Уложив сына спать, родители в тишине устроились на кухне, залитой полумраком. Тишина была частью разговора, который они вели вполголоса, оба не давали воли своим жалобам и стенаниям. Хотя окно смотрело в маленький глухой двор, куда выходили только кухонные оконца, все равно оно было занавешено толстой бархатной шторой синего цвета. Штора напоминала о других, далеких временах, когда здесь, у стены, возвышался буфет с резными филенками, откуда выглядывали благородные средневековые рыцари, а на полках стопками громоздились тарелки английского фарфора и необычная рыбка синего стекла из Мурано. Теперь это осталось лишь в воспоминаниях. Все, что можно было продать, уже давным-давно продано. Супруги перешли в комнату, свет не зажигали. Тусклый луч через полуоткрытую дверь пробивался из коридора и едва освещал комнату. Родителям не хотелось, чтобы кто-то догадался или ненароком заметил: в доме обитают двое взрослых людей.

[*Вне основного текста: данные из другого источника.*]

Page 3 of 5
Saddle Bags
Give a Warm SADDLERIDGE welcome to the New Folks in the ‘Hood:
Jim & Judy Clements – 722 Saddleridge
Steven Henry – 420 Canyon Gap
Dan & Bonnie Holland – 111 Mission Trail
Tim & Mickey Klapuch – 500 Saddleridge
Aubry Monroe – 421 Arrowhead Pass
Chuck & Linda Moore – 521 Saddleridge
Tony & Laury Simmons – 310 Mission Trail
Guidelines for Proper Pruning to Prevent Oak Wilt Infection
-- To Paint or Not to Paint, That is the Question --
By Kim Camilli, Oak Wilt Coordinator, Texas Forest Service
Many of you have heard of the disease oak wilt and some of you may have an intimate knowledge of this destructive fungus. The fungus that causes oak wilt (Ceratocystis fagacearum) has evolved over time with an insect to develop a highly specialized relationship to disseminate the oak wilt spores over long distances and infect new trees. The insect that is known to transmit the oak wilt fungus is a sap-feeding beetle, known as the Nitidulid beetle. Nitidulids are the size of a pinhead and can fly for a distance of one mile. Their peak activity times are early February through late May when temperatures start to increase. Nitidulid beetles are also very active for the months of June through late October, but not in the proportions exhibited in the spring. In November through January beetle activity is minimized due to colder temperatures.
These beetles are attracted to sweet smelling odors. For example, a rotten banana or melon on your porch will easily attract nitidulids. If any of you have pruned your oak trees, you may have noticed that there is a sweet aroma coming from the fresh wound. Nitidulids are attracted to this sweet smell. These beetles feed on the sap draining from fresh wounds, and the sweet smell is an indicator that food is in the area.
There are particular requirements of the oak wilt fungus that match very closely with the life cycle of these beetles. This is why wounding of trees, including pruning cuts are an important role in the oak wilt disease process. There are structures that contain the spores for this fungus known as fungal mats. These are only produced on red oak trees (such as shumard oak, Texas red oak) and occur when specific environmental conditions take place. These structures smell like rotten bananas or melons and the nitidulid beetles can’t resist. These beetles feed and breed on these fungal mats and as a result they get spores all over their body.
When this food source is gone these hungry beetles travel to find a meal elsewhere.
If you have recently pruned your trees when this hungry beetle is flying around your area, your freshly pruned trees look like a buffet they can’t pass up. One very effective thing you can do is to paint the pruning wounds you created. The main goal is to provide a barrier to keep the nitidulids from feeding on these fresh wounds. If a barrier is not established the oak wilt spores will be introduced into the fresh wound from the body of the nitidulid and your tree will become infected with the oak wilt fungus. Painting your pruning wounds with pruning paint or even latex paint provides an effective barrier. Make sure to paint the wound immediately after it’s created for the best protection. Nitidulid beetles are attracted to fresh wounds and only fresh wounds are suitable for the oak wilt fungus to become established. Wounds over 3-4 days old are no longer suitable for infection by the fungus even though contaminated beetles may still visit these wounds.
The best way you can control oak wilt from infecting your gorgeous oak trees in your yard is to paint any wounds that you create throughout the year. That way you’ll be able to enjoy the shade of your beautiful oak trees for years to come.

Мало-помалу свет дня становился ярче освещения в жилище. Рикардо Масо передвигался по дому, стараясь не подходить близко ни к балконам, ни к окнам. Комнаты в глубине квартиры выходили окнами на улицу Айяла. Прямо напротив располагался кинотеатр «Алжир», в столь ранний час совершенно пустой. Рикардо нравилось в это время суток, конечно с соблюдением максимальных предосторожностей, следить за жизнью вне квартиры, смотреть, как люди снуют по просторному городу, полному разговоров, приветствий, суеты и спешки, невозмутимости и расчета, — все это Рикардо чувствовал своим, словно это он спешит, суетится, разговаривает, выжидает. В вечерних сумерках он не позволял себе роскоши появляться на свету, следил за тем, чтобы даже в коридоре свет не горел. В темноте, на ощупь, пробирался на кухню или в ванную, иногда натыкался на своих, пугая жену и сына. Прикладывал немало усилий, лишь бы не оказаться в круге света.
— Я должен бежать отсюда. Постараюсь добраться до Франции.